Short problem
In the notebook on top Spotify hits, what value is assigned to the default figure size in the conventions section?

Passage
╭──

# An exploration of the top 100 Spotify hits from 2010-2019

## Table of Contents
* [Set Up](#setup)
    * [Import libraries](#libraries)
    * [Set conventions](#conventions)
    * [Make data accessibile](#access)

* [Data Exploration](#explore)
    * [Characteristics](#charas)
    * [Display (pre-normalization)](#previs)
        * [Notes on the histograms](#histnotes)
    * [Feature Engineering](#featengin)
        
* [Predictions](#predict)
    
* [Normalization](#norm)
    * [Split Data](#split)
    * [Calculate](#calcnorm)
        * [clipping](#clipping)
        * [z-score](#zscore)
    * [Display (post-normalization)](#postvis)
        * [Notes on the violin plots](#violinnotes)

## Set Up <a class="anchor" id="setup"></a>

### Import libraries <a class="anchor" id="libraries"></a>

In [None]:
from os import path
import csv
import opendatasets as od
import pandas as pd
import numpy as np
import seaborn as sns

import IPython
import IPython.display
from ipywidgets import widgets, interactive, fixed
import matplotlib as mpl
import matplotlib.pyplot as plt

import dataframe_image as dfi

### Set conventions <a class="anchor" id="conventions"></a>

In [None]:
# conventions
%matplotlib inline

mpl.rcParams['figure.figsize'] = (12,6)

╰──

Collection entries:
╭──

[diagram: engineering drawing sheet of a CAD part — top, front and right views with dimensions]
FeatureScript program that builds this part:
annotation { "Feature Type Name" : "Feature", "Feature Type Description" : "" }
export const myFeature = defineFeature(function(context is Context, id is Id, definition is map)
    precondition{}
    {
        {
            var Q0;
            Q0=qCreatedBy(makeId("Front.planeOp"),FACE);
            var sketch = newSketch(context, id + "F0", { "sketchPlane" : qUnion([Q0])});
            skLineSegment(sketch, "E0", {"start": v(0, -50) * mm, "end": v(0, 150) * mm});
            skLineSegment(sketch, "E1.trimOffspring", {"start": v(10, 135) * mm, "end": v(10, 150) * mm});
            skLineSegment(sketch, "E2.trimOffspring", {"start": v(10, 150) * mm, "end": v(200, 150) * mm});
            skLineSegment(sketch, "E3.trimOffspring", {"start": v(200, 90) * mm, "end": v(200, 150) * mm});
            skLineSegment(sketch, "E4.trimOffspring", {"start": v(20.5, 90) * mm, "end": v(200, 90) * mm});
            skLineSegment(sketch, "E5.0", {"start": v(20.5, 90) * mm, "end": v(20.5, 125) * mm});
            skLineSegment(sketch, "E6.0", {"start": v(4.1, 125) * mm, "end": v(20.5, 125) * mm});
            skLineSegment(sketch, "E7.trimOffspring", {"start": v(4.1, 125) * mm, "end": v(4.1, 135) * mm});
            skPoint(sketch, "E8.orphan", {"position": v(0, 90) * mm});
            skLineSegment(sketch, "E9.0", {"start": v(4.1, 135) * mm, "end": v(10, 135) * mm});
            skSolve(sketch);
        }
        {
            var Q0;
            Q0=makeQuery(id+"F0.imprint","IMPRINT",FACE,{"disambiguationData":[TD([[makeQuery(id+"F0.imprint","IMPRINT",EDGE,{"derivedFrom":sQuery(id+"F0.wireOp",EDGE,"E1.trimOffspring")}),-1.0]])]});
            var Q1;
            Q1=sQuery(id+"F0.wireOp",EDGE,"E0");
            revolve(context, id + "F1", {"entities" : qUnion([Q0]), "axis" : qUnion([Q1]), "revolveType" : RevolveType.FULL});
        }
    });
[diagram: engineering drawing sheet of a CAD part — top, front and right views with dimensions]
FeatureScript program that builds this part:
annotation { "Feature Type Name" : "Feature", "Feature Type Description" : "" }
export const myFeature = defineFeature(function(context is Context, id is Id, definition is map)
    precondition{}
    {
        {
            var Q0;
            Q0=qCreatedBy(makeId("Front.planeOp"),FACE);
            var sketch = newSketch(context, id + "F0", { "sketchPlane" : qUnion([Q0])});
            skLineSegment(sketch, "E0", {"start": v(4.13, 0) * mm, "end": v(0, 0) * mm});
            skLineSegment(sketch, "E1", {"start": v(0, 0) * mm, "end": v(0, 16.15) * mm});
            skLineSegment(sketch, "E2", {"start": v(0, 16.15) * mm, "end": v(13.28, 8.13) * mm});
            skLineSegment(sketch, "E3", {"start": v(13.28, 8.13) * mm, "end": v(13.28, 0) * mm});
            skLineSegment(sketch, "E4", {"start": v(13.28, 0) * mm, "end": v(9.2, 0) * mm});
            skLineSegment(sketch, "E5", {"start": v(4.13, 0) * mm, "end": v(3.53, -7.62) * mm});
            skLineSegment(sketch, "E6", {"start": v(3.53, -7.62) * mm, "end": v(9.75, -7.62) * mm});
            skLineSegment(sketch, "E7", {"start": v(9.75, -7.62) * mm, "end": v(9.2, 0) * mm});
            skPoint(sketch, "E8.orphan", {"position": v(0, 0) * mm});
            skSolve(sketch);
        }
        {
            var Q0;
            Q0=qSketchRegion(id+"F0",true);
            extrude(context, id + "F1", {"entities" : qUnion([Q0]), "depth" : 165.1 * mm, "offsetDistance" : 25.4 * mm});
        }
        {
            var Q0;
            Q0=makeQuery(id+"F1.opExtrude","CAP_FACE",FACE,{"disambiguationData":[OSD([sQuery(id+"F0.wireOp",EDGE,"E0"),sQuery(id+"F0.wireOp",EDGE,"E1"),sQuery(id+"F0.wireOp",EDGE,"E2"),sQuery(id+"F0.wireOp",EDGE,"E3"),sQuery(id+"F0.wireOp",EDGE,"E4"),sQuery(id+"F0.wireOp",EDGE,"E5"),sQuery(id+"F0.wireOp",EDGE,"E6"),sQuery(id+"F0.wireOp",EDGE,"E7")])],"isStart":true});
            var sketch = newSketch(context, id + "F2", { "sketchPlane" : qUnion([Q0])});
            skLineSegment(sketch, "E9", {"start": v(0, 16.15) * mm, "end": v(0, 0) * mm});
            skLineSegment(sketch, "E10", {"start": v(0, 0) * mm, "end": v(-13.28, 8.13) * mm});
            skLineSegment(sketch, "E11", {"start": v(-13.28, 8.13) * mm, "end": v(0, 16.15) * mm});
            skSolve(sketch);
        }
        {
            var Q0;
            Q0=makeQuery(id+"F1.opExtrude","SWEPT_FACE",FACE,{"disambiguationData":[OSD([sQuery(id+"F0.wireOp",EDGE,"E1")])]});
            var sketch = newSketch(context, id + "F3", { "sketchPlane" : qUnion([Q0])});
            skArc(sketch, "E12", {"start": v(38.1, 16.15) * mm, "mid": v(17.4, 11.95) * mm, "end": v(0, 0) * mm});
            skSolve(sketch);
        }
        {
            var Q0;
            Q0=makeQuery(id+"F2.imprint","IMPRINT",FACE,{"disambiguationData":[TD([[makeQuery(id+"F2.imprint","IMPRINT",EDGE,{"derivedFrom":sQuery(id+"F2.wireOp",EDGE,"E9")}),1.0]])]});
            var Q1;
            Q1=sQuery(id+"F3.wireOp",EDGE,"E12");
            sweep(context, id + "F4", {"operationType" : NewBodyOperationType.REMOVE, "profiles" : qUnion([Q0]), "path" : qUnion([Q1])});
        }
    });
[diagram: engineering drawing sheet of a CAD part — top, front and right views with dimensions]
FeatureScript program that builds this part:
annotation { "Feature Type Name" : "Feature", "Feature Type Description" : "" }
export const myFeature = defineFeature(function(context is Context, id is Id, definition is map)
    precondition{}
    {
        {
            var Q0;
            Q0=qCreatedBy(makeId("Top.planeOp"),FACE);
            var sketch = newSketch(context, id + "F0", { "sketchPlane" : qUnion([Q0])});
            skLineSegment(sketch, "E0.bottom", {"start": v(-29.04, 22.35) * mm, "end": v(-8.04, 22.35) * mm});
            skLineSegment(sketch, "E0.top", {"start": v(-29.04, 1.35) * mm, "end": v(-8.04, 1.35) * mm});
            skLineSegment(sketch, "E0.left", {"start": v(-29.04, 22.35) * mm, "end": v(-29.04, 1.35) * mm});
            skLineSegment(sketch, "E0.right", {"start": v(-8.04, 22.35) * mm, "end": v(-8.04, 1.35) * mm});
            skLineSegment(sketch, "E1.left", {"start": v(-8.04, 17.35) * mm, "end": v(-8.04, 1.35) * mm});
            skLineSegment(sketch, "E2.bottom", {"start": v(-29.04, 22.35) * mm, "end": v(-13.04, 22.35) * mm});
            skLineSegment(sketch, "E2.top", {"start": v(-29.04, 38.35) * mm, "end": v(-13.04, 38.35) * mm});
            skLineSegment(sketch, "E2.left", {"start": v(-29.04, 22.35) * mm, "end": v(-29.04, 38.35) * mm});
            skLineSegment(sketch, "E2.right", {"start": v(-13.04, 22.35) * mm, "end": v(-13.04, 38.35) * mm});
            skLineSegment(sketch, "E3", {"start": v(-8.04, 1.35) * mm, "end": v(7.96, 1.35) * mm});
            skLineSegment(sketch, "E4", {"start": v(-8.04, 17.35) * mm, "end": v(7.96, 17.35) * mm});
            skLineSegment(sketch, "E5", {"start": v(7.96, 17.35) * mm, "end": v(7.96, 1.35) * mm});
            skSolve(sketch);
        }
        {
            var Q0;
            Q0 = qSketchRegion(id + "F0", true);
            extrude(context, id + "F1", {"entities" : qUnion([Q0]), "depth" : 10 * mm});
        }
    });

╰──

Output for this task
(12,6)